EXERCISE TASK » Please swap "catalogue" for "catalog" throughout the data between the lines holding "locality: Vicinity of san jose" and "scientific name: Calamagrostis", inclusive. Return only those lines, with nothing else changed.

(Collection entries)
- - - - - - -

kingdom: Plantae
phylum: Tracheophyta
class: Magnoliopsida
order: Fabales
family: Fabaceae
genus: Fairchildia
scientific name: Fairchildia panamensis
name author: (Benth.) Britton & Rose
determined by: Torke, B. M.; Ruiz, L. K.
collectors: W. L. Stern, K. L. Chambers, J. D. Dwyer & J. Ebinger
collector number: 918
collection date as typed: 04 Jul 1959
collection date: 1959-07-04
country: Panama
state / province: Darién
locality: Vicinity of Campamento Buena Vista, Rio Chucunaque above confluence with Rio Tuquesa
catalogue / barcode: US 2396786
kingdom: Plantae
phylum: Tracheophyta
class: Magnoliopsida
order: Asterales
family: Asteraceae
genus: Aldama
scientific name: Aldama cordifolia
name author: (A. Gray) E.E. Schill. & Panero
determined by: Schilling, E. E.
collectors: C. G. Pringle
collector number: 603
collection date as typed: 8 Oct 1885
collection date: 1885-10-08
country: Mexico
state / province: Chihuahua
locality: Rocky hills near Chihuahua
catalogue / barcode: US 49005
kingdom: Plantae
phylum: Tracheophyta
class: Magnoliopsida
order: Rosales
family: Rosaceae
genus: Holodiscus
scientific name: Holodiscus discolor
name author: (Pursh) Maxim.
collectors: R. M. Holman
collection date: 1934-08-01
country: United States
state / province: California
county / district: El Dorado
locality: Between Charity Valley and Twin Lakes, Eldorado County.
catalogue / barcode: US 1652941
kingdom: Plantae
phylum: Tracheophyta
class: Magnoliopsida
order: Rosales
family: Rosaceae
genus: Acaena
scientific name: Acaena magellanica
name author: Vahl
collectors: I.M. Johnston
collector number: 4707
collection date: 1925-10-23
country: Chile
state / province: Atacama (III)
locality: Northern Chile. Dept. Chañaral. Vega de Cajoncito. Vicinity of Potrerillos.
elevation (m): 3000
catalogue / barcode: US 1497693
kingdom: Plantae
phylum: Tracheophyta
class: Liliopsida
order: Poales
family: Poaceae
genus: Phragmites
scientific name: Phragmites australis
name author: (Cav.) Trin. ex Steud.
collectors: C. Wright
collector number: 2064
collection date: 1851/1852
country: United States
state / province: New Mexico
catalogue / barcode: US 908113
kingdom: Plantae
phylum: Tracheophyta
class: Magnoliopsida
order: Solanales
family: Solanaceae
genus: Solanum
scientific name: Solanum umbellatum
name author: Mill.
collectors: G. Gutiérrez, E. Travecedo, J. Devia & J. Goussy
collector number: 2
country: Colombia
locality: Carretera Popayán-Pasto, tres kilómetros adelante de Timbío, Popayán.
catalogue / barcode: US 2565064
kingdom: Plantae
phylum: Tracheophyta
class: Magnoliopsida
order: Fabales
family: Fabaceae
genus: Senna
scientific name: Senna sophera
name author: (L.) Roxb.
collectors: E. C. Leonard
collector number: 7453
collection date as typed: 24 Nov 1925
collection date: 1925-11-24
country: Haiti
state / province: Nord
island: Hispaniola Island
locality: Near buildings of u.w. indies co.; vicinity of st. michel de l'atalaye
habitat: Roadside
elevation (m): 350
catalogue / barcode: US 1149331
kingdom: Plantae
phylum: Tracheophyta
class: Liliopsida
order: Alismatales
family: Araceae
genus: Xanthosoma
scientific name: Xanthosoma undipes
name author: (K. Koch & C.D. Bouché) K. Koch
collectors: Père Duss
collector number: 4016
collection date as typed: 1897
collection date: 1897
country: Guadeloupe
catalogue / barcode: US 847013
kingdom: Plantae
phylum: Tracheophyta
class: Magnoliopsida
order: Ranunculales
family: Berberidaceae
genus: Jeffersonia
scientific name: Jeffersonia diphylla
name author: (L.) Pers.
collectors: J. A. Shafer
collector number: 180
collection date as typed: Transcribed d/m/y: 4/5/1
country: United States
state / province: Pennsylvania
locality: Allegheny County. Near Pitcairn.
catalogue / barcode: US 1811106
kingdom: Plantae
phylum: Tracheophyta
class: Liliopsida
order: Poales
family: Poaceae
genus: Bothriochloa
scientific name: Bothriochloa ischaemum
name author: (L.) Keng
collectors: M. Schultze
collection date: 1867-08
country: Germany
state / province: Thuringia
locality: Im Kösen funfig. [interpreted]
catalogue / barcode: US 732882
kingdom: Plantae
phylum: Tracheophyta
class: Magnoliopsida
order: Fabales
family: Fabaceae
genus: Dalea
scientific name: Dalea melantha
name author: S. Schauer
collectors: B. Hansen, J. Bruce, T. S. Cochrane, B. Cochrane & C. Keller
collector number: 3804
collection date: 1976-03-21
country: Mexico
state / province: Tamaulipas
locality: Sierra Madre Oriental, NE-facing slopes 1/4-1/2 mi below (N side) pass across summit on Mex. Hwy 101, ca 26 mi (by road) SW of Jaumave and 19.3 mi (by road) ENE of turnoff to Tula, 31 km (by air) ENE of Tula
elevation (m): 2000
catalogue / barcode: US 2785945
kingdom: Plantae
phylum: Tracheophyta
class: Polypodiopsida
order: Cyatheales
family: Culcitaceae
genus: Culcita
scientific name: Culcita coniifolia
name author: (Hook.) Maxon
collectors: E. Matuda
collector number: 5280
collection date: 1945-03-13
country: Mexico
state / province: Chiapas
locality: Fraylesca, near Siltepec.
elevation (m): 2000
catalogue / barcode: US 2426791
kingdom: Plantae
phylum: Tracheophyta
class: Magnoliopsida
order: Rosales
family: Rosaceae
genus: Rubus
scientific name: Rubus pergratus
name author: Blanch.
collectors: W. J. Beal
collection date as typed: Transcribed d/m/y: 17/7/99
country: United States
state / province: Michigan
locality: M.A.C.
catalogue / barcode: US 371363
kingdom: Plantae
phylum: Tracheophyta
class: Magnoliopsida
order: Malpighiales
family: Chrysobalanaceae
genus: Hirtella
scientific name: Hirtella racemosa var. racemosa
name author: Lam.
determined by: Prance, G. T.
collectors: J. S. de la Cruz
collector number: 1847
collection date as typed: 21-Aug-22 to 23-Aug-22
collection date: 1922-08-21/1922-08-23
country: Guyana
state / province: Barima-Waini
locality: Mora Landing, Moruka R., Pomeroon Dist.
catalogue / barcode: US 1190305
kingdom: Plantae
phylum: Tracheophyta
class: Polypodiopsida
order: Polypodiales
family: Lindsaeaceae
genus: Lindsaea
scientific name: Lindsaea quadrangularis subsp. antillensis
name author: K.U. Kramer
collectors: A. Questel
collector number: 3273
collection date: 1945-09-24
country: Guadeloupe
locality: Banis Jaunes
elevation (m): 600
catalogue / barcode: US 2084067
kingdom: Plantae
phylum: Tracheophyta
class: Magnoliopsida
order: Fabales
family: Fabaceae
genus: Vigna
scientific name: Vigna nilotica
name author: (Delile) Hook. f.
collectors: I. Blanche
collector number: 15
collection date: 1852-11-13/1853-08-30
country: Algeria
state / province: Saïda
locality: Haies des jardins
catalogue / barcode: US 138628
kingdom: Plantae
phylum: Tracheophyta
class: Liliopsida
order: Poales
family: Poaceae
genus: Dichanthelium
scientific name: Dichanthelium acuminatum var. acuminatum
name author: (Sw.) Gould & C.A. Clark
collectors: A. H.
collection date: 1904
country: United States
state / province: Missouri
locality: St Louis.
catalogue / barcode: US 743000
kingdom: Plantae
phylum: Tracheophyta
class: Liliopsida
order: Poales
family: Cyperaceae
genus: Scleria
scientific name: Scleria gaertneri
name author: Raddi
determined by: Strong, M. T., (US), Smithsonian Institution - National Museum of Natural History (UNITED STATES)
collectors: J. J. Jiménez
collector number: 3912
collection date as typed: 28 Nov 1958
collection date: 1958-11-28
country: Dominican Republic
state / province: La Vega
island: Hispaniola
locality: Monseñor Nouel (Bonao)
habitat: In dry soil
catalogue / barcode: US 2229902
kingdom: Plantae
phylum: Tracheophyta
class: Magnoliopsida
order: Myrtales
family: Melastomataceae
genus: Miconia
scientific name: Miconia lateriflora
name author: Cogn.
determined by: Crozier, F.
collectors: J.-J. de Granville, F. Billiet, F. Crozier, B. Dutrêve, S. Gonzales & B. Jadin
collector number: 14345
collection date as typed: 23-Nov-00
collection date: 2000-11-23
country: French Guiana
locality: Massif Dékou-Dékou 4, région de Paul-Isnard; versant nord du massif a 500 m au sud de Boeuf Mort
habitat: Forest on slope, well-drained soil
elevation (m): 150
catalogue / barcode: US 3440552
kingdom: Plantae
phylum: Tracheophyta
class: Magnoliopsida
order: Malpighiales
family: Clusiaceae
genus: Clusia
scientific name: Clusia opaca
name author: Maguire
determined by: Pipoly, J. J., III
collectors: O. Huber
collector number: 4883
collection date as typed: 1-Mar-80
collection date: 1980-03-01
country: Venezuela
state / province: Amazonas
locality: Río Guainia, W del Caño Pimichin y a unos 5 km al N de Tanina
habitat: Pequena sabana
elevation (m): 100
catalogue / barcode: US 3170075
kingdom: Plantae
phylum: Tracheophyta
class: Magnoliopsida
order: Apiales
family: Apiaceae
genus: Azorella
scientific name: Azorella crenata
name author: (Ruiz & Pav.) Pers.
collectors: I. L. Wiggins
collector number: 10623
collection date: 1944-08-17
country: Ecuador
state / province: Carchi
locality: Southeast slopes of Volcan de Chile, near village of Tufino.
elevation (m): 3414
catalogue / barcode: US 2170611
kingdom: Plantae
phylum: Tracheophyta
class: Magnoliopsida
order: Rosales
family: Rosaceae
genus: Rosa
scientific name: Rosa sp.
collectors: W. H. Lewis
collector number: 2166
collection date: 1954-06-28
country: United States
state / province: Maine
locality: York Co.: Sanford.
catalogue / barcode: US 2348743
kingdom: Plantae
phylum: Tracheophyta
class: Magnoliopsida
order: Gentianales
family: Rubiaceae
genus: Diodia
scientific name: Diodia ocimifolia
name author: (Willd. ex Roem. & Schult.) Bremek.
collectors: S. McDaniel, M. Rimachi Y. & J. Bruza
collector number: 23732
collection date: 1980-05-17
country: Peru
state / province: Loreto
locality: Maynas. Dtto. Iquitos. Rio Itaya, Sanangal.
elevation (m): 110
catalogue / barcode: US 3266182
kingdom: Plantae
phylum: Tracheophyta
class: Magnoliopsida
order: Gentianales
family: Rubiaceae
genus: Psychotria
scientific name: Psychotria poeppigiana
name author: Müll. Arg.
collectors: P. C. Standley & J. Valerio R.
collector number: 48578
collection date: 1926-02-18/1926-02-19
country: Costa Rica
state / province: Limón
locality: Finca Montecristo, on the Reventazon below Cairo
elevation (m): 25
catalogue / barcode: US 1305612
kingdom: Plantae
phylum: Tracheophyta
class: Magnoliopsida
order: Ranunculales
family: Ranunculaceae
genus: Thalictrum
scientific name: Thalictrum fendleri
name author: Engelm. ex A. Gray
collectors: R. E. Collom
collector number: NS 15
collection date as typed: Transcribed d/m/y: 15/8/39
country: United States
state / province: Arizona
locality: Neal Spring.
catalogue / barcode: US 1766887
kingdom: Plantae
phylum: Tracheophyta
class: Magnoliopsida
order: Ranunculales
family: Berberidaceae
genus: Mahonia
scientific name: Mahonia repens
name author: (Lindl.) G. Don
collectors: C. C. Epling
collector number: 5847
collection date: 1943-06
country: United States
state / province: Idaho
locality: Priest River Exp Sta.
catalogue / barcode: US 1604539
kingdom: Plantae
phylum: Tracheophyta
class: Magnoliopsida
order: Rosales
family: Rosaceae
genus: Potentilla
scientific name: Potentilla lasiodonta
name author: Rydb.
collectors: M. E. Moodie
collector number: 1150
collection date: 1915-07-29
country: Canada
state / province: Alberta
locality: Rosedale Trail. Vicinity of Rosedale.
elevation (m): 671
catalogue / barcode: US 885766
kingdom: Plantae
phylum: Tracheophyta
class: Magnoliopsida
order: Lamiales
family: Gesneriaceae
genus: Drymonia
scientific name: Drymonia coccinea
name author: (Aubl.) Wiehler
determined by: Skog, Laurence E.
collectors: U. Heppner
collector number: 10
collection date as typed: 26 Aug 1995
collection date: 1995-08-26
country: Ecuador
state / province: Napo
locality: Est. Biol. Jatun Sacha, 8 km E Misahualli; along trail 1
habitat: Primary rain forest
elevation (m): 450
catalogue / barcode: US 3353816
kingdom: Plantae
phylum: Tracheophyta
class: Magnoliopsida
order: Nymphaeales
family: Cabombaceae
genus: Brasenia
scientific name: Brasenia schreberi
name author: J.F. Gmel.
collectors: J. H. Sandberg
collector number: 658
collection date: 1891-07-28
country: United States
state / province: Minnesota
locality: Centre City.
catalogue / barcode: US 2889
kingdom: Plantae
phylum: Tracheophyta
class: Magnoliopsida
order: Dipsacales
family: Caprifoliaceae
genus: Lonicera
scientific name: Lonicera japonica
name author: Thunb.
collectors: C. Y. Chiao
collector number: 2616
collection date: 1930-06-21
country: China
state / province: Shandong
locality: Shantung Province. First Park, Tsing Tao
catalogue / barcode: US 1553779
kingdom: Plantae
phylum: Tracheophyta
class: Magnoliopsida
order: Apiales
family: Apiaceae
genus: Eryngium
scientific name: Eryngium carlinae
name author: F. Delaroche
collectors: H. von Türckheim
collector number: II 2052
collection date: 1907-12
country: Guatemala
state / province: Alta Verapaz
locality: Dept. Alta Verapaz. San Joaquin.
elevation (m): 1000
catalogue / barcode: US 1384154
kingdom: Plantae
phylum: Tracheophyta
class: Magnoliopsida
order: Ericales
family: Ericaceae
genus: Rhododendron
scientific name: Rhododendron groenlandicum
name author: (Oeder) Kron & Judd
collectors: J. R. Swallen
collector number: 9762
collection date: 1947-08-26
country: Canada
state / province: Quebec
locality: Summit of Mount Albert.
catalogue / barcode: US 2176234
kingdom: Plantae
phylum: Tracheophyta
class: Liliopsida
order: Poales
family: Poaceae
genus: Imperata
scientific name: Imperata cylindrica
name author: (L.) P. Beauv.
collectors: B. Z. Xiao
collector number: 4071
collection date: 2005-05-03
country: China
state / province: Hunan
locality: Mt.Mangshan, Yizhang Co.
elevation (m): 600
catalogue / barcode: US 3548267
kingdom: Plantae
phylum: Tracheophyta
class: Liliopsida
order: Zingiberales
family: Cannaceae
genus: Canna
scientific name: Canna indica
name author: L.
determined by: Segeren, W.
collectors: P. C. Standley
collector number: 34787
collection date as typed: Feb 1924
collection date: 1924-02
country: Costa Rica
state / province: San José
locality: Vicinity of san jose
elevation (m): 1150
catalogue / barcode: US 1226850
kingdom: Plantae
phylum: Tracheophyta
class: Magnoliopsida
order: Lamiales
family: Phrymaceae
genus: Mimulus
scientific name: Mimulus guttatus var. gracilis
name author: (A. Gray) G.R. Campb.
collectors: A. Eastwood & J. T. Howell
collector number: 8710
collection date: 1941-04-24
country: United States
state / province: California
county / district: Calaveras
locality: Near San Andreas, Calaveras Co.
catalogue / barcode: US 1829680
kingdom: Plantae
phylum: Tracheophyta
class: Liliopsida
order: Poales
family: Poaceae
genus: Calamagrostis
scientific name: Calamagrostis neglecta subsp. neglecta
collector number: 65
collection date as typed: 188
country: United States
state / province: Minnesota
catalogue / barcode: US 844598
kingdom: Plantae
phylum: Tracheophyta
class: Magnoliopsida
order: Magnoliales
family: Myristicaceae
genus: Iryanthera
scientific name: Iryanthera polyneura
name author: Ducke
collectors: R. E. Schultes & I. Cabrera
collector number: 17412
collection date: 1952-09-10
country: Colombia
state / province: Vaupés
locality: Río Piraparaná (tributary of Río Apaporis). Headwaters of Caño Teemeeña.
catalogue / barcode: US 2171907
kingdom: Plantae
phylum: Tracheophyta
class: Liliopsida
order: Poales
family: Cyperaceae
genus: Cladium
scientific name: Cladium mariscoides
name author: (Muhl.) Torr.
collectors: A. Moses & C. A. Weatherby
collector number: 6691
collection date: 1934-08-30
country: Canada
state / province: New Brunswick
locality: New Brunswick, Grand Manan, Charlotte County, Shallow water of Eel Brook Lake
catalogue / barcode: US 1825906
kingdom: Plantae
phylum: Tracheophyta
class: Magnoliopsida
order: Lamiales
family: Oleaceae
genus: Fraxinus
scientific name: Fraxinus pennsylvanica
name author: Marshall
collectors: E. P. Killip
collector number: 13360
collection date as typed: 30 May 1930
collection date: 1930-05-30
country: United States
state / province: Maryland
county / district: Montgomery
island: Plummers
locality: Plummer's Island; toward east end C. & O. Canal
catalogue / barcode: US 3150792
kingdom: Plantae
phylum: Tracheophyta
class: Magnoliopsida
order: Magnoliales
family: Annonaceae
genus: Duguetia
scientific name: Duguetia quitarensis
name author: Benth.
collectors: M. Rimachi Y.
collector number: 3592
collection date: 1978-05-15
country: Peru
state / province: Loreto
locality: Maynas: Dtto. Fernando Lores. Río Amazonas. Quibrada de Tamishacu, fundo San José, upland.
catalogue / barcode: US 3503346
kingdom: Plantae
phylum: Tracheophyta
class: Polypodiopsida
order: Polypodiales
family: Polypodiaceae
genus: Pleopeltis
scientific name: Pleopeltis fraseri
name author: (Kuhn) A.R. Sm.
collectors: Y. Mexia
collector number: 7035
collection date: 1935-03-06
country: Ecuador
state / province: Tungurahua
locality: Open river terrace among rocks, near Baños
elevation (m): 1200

- - - - - - -

SOLUTION FOR THIS EXERCISE »
locality: Vicinity of san jose
elevation (m): 1150
catalog / barcode: US 1226850
kingdom: Plantae
phylum: Tracheophyta
class: Magnoliopsida
order: Lamiales
family: Phrymaceae
genus: Mimulus
scientific name: Mimulus guttatus var. gracilis
name author: (A. Gray) G.R. Campb.
collectors: A. Eastwood & J. T. Howell
collector number: 8710
collection date: 1941-04-24
country: United States
state / province: California
county / district: Calaveras
locality: Near San Andreas, Calaveras Co.
catalog / barcode: US 1829680
kingdom: Plantae
phylum: Tracheophyta
class: Liliopsida
order: Poales
family: Poaceae
genus: Calamagrostis
scientific name: Calamagrostis neglecta subsp. neglecta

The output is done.